“If populism means giving sovereignty back to the people, we are proud to call ourselves populists,” Prime Minister Giuseppe Conte said in an address to the Italian Parliament Tuesday.
The prime minister’s words came in preparation for a meeting of the Council of the European Union (E.U.) and the Euro Summit, which will take place in Brussels later this week to discuss the E.U. budget and the migration question, among other things.
“If populism means reducing the gap between the people and the elite, giving sovereignty — the fullness of sovereignty — back to the people, and making the job of representation really adhere to the protection of the interests represented, we embrace the title of populists,” he told the Italian legislature.
Mr. Conte’s words seemed to echo those of U.S. Secretary of State Mike Pompeo, who delivered a similar message in a speech in Brussels just last week.
“Is the EU ensuring that the interests of countries and their citizens are placed before those of bureaucrats here in Brussels?” Mr. Pompeo asked. “Our mission,” he said of the Trump administration, “is to assert our sovereignty before the international order.”
Getting down to specifics of the upcoming E.U. meeting, on Tuesday, Conte said he would not be going up to Brussels with a “wish book,” but with “the full spectrum of the government reform project.”

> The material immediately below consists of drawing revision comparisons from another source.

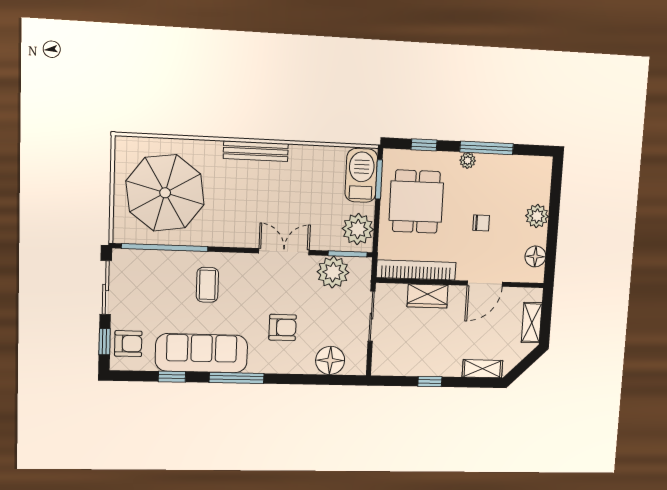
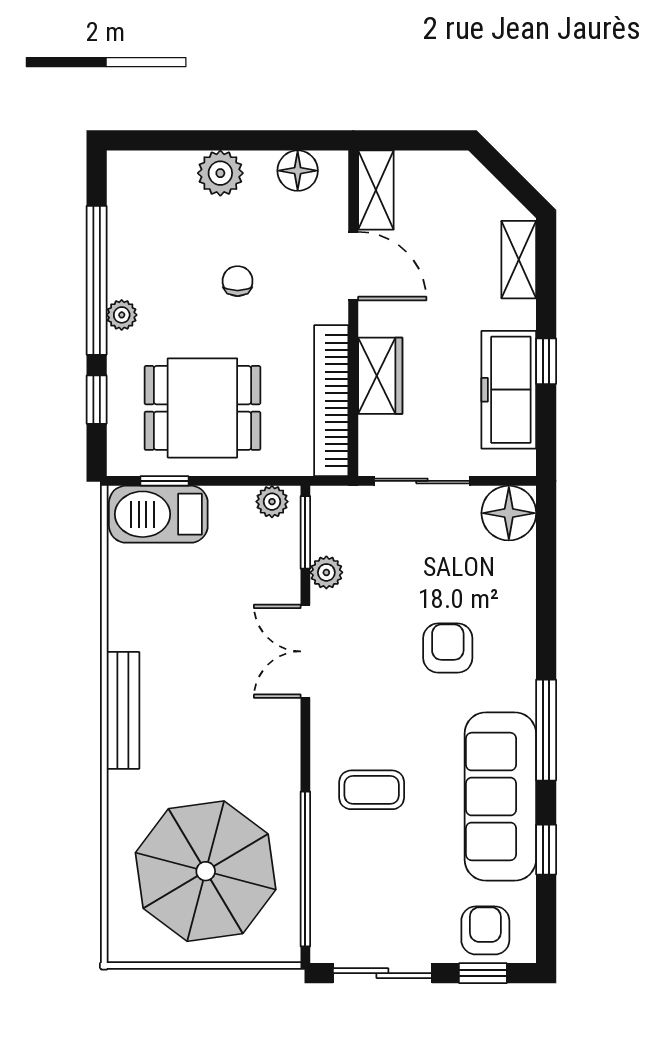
window: (487, 148) -> (97, 280), width x1.46
window: (379, 179) -> (164, 481), width x0.67
plant: (358, 229) -> (272, 502), width x0.53, depth x0.53
plant: (333, 272) -> (326, 572), width x0.53, depth x0.53
shelving: (532, 323) -> (376, 190), moved, turned 90
floor lamp: (330, 360) -> (509, 513), moved
freezer: (416, 362) -> (509, 390), added

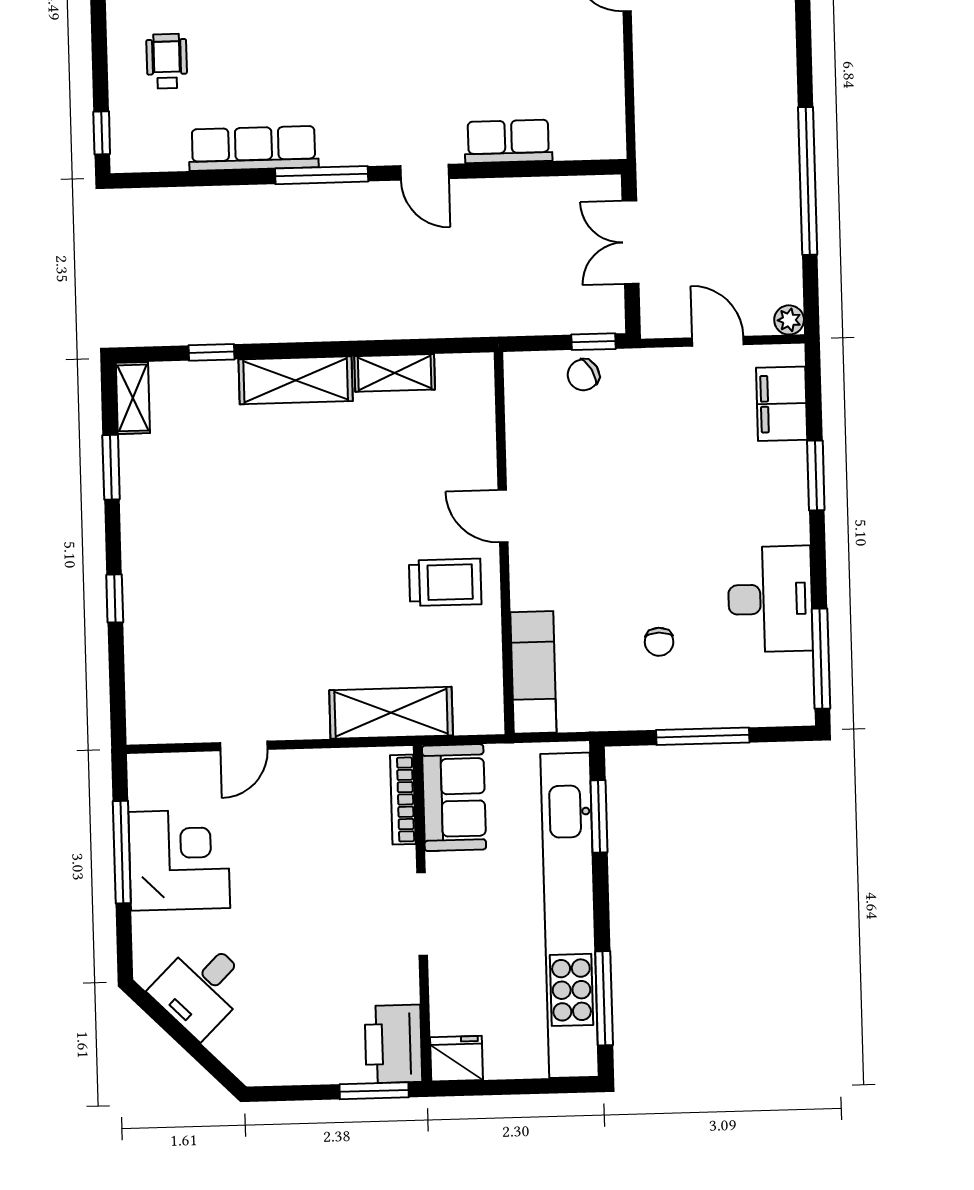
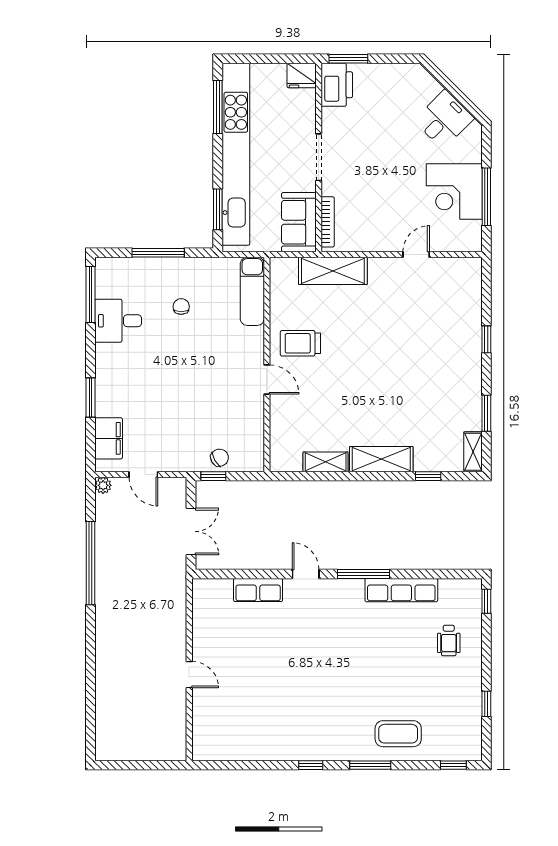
desk: (770, 599) -> (118, 321), width x0.73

“We are in the middle of a close confrontation,” Mr. Conte said, but we remain “confident of a good outcome” of our negotiations with the E.U. because at stake there is much more than the final financial balances but “the very idea of political representation, the sense of our role and our mission.”
In his address, Mr. Conte touched on the immigration issue along with financial matters.
“I ask our European partners for a truly European migration management,” Conte added, meaning that “the burden of landings cannot weigh only on the countries of arrival.”
This was not the first time the prime minister defended the title of “populist” attached to the ruling coalition government between the Five Star Movement and the Lega Party.
Last June, Mr. Conte responded to the accusation of populism leveled against the government as if it were a mark of shame by lifting up populism as a badge of honor, signifying closeness to the people.
“To those who accuse us of being populists,” Conte said then, “we respond that if this means listening to the people, then yes, we are!”